* Page text *
3. \(\delta\)-GBS (\(\delta\)-Guided Bit Switching): Dynamic bit-width switching based on feature evolution across timesteps. Feature evolution in DiT denoising is highly non-uniform—redundant steps show little change, while key steps undergo drastic transformations. A uniform bit-width either wastes computation or sacrifices quality in critical steps. \(\delta\)-GBS monitors the normalized L1 distance of adjacent outputs \(L_1(F,t)=\|F_t-F_{t-1}\|_1/\|F_{t-1}\|_1\) and performs threshold judgment based on accumulated change since the last reset:

\[B_{t_i}=\begin{cases}b_{\text{low}}, & \sum_{t=t_p}^{t_i-1}L_1(F,t)<\delta\\[4pt] b_{\text{high}}, & \sum_{t=t_p}^{t_i-1}L_1(F,t)\ge\delta\end{cases}\]

When cumulative feature change is below \(\delta\), the segment is considered redundant and uses \(b_{\text{low}}=4\); when it exceeds \(\delta\), it switches to \(b_{\text{high}}=8\) to preserve details and resets the accumulator. This error-driven decision adapts to the input prompt, outperforming static timestep partitioning. \(\delta\) serves as a performance-efficiency knob: \(\delta\to0\) degrades to W4A8, while \(\delta\to\infty\) degrades to W4A4. Actual experiments use an average bit-width of approximately 6 (W4A6).

Key Experimental Results¶

Main Results (HunyuanVideo, VBench)¶

Method	W/A	Aesthetic	Imaging	Overall Consist.	Dynamic Degree
HunyuanVideo (FP)	16/16	62.53	64.78	25.86	51.39
MinMax	4/8	59.44	60.62	25.78	52.78
SmoothQuant	4/8	60.50	64.47	25.56	51.39
Quarot	4/8	58.80	56.86	25.33	55.56
ViDiT-Q	4/8	57.01	59.74	24.77	48.61
Ours (DVD-Quant)	4/6	62.27	64.22	25.83	58.33
MinMax	4/4	24.20	24.78	4.27	0.00
SmoothQuant	4/4	48.41	59.46	21.09	1.39
Quarot	4/4	44.85	54.30	17.33	87.5
ViDiT-Q	4/4	45.36	40.10	19.66	0.00
Ours (DVD-Quant)	4/4	61.96	61.82	25.68	56.94

W4A6 nearly matches FP16 and outperforms all W4A8 baselines. While other methods collapse under W4A4 (dynamic degree drops to zero or quality halves), DVD-Quant remains stable, becoming the first W4A4 Video DiT PTQ to maintain quality.

Ablation Study (BGR / ARQ)¶

BGR	ARQ	W/A	Aesthetic	Imaging	Subject Consist.
✓		W4A6	58.15	58.68	98.04
	✓	W4A6	57.85	57.72	98.23
✓	✓	W4A6	60.46	61.93	98.91
✓		W4A4	53.95	52.67	97.92
	✓	W4A4	43.26	58.31	95.36
✓	✓	W4A4	59.57	58.93	98.67

BGR and ARQ are both essential; their synergy achieves optimal results. Particularly at W4A4, removing either module leads to a significant score drop.

[Records from a data source]

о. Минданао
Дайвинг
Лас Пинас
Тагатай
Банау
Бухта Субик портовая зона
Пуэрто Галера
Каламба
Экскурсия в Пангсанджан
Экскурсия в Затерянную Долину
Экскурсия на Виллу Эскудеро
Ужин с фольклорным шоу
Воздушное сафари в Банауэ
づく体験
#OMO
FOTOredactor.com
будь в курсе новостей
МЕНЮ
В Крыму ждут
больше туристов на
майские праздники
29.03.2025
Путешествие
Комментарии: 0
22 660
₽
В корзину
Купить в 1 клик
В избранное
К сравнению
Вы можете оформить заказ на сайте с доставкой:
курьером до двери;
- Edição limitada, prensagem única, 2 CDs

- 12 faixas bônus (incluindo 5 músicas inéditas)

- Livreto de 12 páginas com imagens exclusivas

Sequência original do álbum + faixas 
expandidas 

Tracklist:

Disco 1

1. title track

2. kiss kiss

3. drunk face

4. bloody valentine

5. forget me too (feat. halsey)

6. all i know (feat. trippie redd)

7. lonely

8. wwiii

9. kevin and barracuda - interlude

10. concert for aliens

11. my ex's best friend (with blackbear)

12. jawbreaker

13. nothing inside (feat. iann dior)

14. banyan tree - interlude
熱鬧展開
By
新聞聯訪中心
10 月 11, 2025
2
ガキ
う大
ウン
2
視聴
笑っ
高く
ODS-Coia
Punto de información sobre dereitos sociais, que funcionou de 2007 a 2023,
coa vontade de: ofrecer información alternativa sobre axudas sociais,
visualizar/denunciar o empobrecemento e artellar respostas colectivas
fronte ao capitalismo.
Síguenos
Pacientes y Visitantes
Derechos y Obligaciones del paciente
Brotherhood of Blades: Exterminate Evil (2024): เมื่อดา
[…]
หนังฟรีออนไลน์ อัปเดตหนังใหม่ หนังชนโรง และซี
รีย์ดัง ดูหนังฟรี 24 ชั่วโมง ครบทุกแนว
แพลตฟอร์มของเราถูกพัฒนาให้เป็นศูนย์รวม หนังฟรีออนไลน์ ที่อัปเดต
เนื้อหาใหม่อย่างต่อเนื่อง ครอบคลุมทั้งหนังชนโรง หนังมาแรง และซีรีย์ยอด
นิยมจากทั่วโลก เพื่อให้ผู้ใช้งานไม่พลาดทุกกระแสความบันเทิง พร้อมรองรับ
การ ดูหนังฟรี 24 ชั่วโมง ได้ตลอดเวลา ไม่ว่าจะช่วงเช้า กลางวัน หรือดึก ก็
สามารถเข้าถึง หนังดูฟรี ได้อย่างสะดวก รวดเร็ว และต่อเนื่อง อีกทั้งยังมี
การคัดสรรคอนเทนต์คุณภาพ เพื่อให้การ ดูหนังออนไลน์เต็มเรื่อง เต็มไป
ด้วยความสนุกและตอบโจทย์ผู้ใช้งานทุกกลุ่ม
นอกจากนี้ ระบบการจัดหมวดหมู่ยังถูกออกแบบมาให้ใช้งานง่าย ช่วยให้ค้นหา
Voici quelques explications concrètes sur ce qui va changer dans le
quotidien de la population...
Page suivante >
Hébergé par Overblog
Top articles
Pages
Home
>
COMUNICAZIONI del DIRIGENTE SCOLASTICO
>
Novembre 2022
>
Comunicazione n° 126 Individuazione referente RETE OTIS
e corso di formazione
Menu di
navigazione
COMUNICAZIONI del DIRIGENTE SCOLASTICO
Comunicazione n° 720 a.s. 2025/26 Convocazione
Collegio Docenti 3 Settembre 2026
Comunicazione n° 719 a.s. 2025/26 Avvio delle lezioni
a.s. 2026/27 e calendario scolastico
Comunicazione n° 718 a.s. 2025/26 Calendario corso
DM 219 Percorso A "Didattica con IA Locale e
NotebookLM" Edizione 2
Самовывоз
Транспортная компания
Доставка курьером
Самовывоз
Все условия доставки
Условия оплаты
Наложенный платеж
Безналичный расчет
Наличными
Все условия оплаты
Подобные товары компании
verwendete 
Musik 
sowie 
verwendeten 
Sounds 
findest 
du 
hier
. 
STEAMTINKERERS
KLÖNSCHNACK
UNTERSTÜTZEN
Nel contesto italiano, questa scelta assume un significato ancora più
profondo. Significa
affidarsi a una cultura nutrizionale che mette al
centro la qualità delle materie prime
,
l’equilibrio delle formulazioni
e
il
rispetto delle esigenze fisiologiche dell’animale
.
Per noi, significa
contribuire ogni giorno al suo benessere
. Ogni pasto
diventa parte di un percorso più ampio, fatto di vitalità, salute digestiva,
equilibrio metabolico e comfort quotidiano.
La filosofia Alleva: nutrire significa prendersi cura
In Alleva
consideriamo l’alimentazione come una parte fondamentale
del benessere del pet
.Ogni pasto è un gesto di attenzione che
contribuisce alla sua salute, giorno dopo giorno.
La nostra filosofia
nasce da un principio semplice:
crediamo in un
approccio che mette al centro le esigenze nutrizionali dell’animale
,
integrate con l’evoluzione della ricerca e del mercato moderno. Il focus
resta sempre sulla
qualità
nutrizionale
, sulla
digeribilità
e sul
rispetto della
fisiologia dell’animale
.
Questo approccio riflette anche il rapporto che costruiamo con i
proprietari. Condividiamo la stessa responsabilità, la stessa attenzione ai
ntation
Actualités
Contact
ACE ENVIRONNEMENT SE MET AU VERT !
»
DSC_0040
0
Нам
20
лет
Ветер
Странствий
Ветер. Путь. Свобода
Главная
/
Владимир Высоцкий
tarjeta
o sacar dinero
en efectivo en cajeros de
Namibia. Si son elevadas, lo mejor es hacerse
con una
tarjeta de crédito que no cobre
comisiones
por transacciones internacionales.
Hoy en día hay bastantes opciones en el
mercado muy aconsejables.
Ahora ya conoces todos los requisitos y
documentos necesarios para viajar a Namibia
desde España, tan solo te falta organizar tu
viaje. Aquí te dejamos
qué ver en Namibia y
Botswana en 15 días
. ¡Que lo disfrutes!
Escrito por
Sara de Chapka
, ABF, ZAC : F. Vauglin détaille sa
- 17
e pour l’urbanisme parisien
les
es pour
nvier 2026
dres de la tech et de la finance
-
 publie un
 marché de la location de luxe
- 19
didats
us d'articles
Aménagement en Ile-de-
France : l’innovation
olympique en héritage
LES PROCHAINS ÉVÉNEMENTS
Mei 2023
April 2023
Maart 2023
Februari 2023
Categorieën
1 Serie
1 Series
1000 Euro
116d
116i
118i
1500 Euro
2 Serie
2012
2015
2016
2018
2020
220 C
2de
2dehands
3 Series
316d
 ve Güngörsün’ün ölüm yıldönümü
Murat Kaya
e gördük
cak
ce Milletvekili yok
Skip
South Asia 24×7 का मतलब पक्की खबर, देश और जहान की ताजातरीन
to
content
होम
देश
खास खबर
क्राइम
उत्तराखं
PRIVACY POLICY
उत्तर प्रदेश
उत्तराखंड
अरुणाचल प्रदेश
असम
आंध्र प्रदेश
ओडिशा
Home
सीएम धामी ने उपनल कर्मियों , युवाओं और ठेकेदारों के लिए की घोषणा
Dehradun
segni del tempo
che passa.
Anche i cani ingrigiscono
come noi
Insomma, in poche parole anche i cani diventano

* Task requirements *
1. According to the DVD-Quant text, which bit-width does δ-GBS assign when the cumulative feature change stays below δ?
2. Write the next part of the DVD-Quant text, picking up after its final sentence.

* Answer list *
1. It assigns the low bit-width, b_low = 4.

2.
Key Findings¶

Speed and Memory: Achieves 3.68× memory optimization on HunyuanVideo. Latency speedup is 1.75× for W4A8, 1.93× for W4A6, and 2.12× for W4A4 (approx. 2×).
Synergy with TeaCache: Combining with TeaCache caching technology further boosts end-to-end acceleration to 4.01× for W4A8 and 4.85× for W4A4 with almost no quality loss.
\(\delta\) as a Smooth Knob: Adjusting \(\delta\) from 0.06 to 0.18 smoothly reduces bit-width while Imaging Quality slides gracefully from 62.11 to 61.00, avoiding abrupt quality drops.

Highlights & Insights¶

Completely Data-free is the primary selling point: BGR uses closed-form refinement for weights, ARQ calculates scaling online, and \(\delta\)-GBS monitors features in real-time. This bypasses the fundamental contradiction between time-variant DiT activations and static calibration snapshots.
Clean Logical Loop: Three observations neatly map to three designs—Gaussian weights to grid refinement, time-variant activations to online rotation/scaling, and non-uniform features to adaptive bit-widths.
ARQ combines "rotation for outlier dispersion" and "online scaling for side-effect correction" at a hardware-friendly block-wise granularity, making it a viable engineering solution rather than just theoretical.
\(\delta\)-GBS uses cumulative L1 error as a trigger, which naturally adapts to prompt content and provides continuous interpolation between W4A8 and W4A4, offering a substantial advantage over static partitioning.

Limitations & Future Work¶

Model Scope: The main results are focused on HunyuanVideo. While Wan2.1 results are in the appendix, the generalizability across more Video DiTs (e.g., CogVideoX, Open-Sora) and text-to-image DiTs requires more systematic validation.
VBench Metrics vs. Human Perception: Some automated metrics appear anomalous (e.g., Quarot W4A4 reporting 87.5 dynamic degree despite visual collapse); the lack of large-scale human evaluation is a drawback.
\(\delta\) Threshold Tuning: Although it is a single knob, the optimal \(\delta\) for different models or prompts still necessitates empirical setting.
Cumulative Overhead: While ARQ's Hadamard rotation and online scaling are "minimal overhead," their accumulation over extremely long videos or high step counts should be quantified further.

DiT Quantization Landscape: QAT routes (like Ter-DiT) provide high accuracy but require retraining. PTQ routes like SVDQuant (low-rank branches for outliers) and ViDiT-Q (W8A8 near-lossless) are plug-and-play. DVD-Quant pushes the PTQ boundary from W8A8 to W4A4.
Quantization Techniques: ARQ effectively merges channel scaling (SmoothQuant) and orthogonal rotation (Quarot) into an "online scaling + rotation" upgrade that eliminates the shared calibration dependency of its predecessors.
Insight: For any model where "distributions drift during inference" (diffusion, long-form autoregressive generation), online dynamic quantization may be more fundamental than offline calibration.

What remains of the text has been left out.